While the vast majority of those are hourly warehouse workers or delivery drivers, it still has hundreds of thousands of office-based staff.
Amazon has been in the vanguard of the return to the office drive, making it an outlier among tech companies that continue to offer more flexible terms. Google requires staff to regularly attend one of its buildings three times a week, and many start-ups remain completely remote.
In May last year, Amazon introduced a company-wide three-day rule for office attendance and aggressively policed the policy, monitoring when employees badged in and out of buildings and warning those who persistently failed to comply.

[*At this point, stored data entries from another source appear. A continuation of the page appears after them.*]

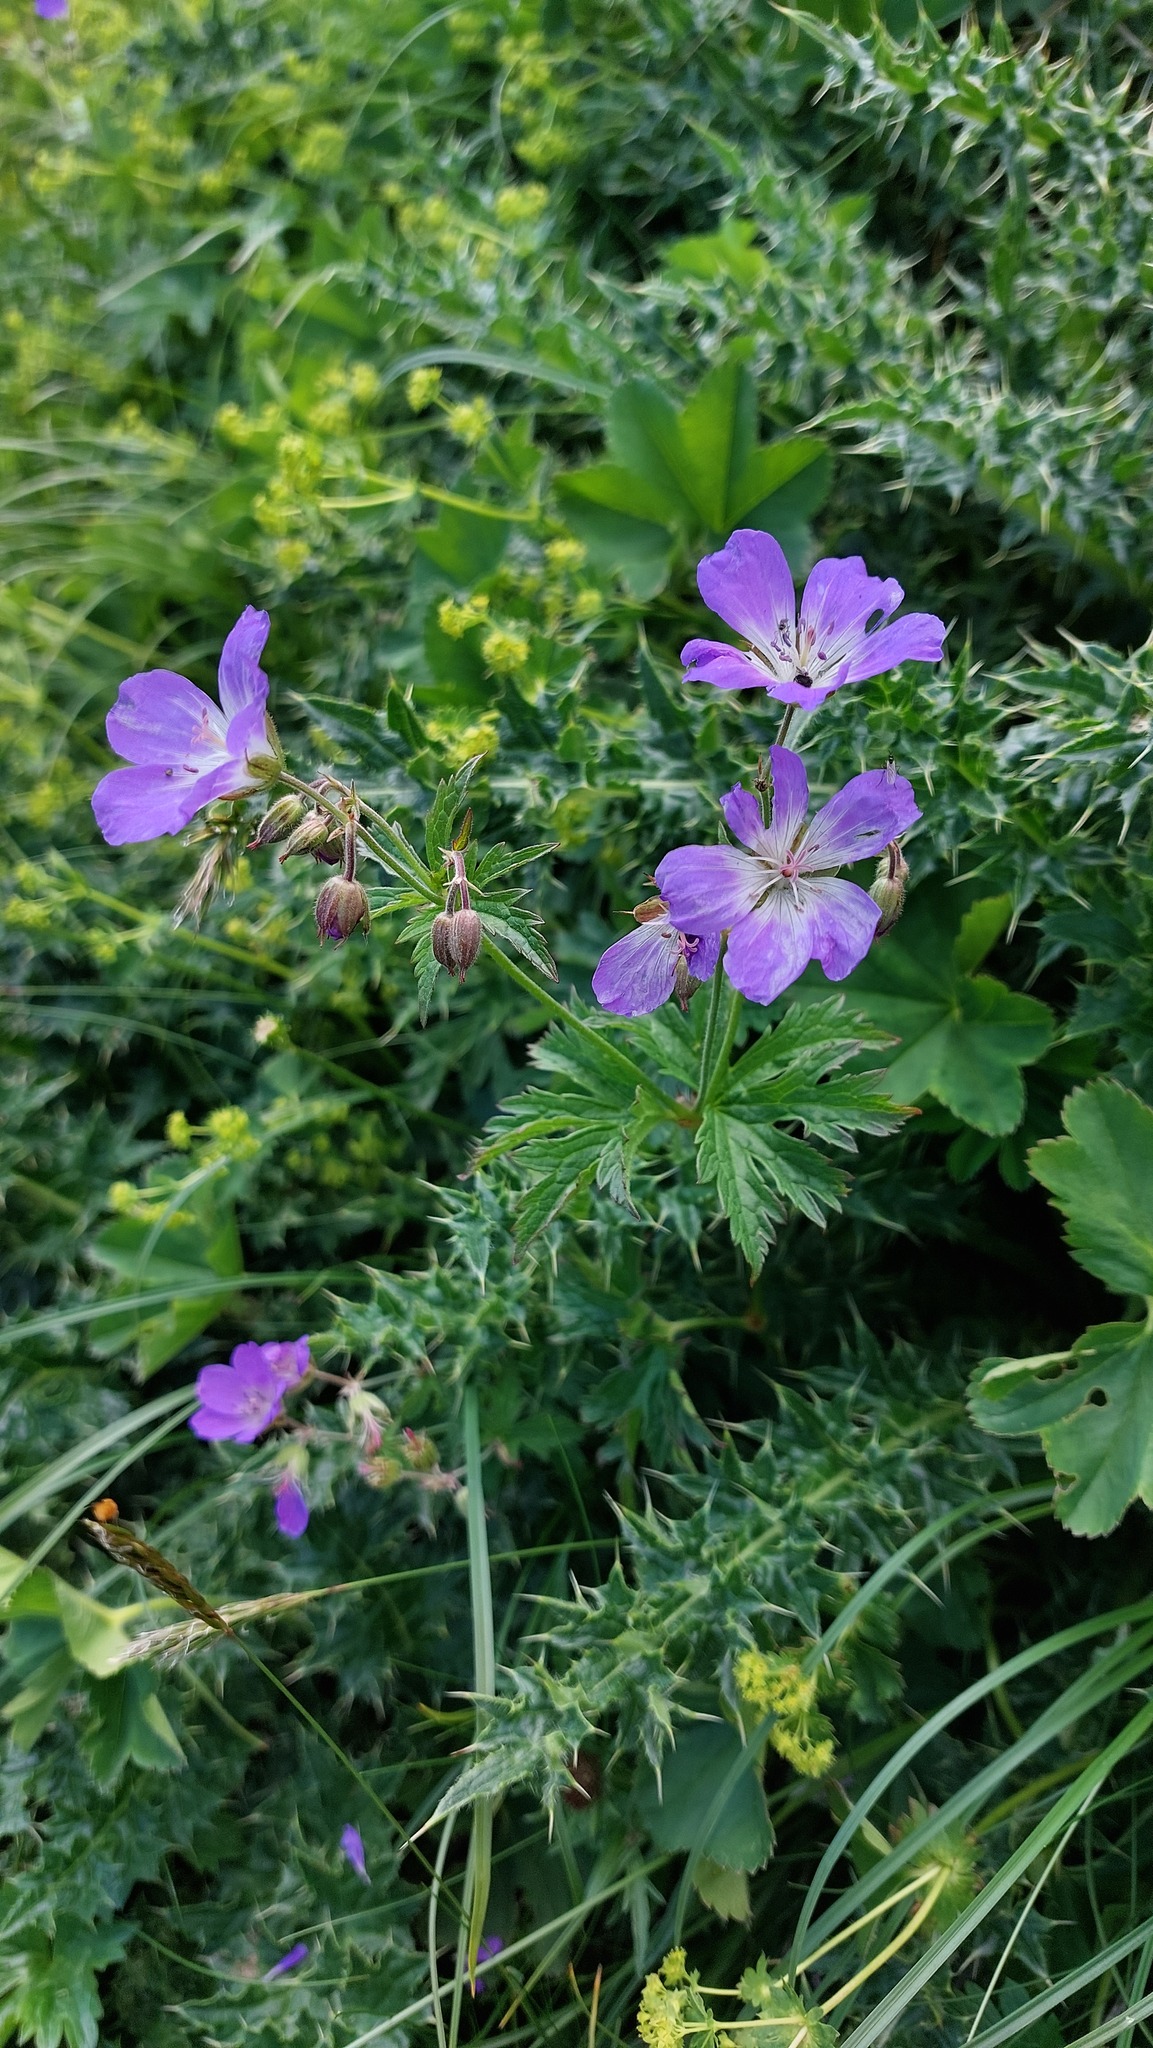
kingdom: Plantae
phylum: Tracheophyta
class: Magnoliopsida
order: Geraniales
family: Geraniaceae
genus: Geranium
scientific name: Geranium sylvaticum
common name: Wood crane's-bill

“The advantages of being together in the office are significant,” Jassy wrote. “The last 15 months... has strengthened our conviction about the benefits.”
In other sectors such as financial services there have been five-day mandates, but typically only for certain staff, such as traders and senior managers. Last year, JPMorgan Chase told its managing directors they needed to be in full time to set an example for the rest of the company and help train juniors.
Jassy—who has been at Amazon since 1997 and replaced founder Jeff Bezos as chief in mid-2021—also outlined a number of other initiatives aimed at galvanizing the ecommerce and cloud giant.
He has set up a “bureaucracy mailbox” for staff to report “unnecessary and excessive process or rules [that] should be called out and extinguished.” The chief executive also announced a cull of middle management aimed at boosting the ratio of “individual contributors” to managers by 15 percent by the end of the first quarter next year.
“As we have grown our teams as quickly and substantially as we have the last many years, we have understandably added a lot of managers,” he wrote. “It’s created artifacts that we’d like to change, eg pre-meetings for the pre-meetings for the decision meetings, a longer line of managers feeling like they need to review a topic before it moves forward.”